→ TASK PROMPT:
Take the line with "3) metal tongs at [323, 247, 415, 356]" and every line after it, through the end of the listing, and give them again exactly, pictures excluded.

→ RECORDS FOR THE TASK:
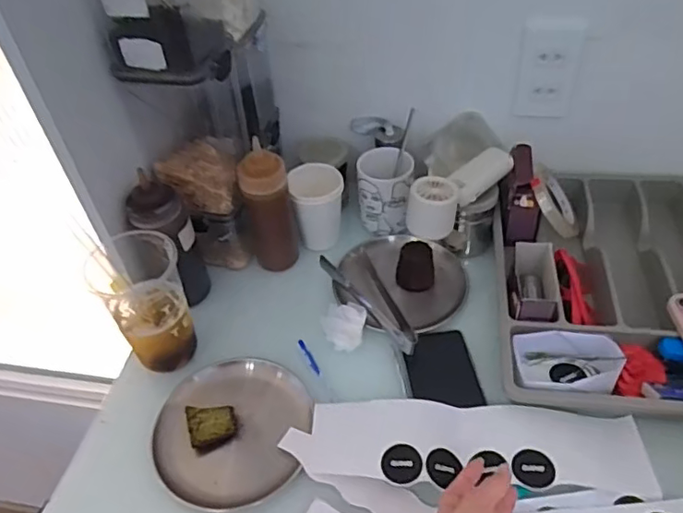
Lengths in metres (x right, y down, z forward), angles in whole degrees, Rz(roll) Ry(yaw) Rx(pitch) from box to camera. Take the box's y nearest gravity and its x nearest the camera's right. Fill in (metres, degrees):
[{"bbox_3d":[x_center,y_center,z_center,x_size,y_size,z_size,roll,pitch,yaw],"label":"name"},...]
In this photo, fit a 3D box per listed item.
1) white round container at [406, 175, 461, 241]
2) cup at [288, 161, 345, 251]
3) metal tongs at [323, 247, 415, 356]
[{"bbox_3d":[0.108,-0.058,0.667,0.055,0.059,0.050,-3,44,3],"label":"white round container"},{"bbox_3d":[-0.030,-0.067,0.772,0.067,0.104,0.064,-3,47,3],"label":"cup"},{"bbox_3d":[0.046,0.048,0.700,0.059,0.034,0.176,-30,51,-20],"label":"metal tongs"}]

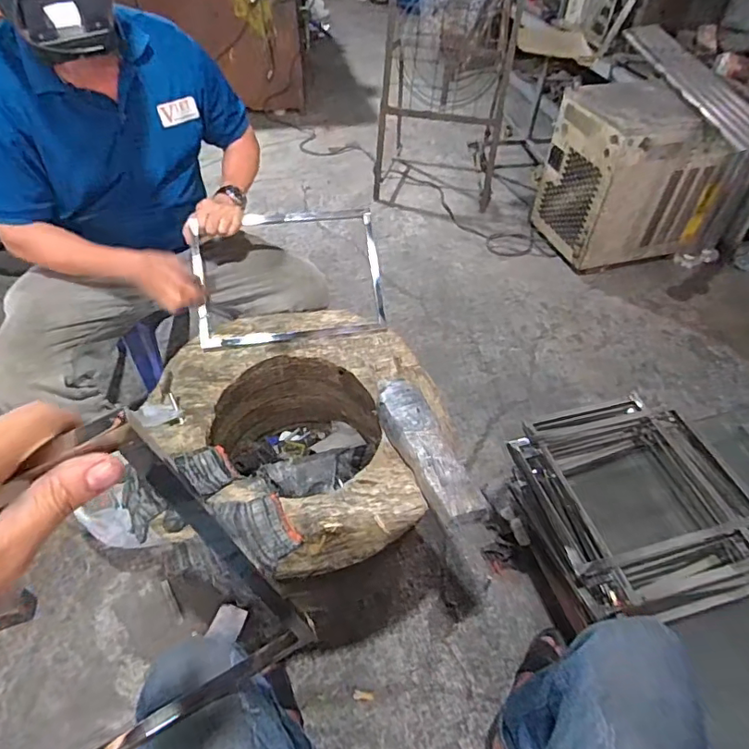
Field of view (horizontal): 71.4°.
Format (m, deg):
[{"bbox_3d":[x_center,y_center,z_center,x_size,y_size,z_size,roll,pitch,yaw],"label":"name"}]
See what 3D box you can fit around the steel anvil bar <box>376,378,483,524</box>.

→ OUTPUT:
3) metal tongs at [323, 247, 415, 356]
[{"bbox_3d":[0.108,-0.058,0.667,0.055,0.059,0.050,-3,44,3],"label":"white round container"},{"bbox_3d":[-0.030,-0.067,0.772,0.067,0.104,0.064,-3,47,3],"label":"cup"},{"bbox_3d":[0.046,0.048,0.700,0.059,0.034,0.176,-30,51,-20],"label":"metal tongs"}]

Field of view (horizontal): 71.4°.
Format (m, deg):
[{"bbox_3d":[x_center,y_center,z_center,x_size,y_size,z_size,roll,pitch,yaw],"label":"name"}]
See what 3D box you can fit around the steel anvil bar <box>376,378,483,524</box>.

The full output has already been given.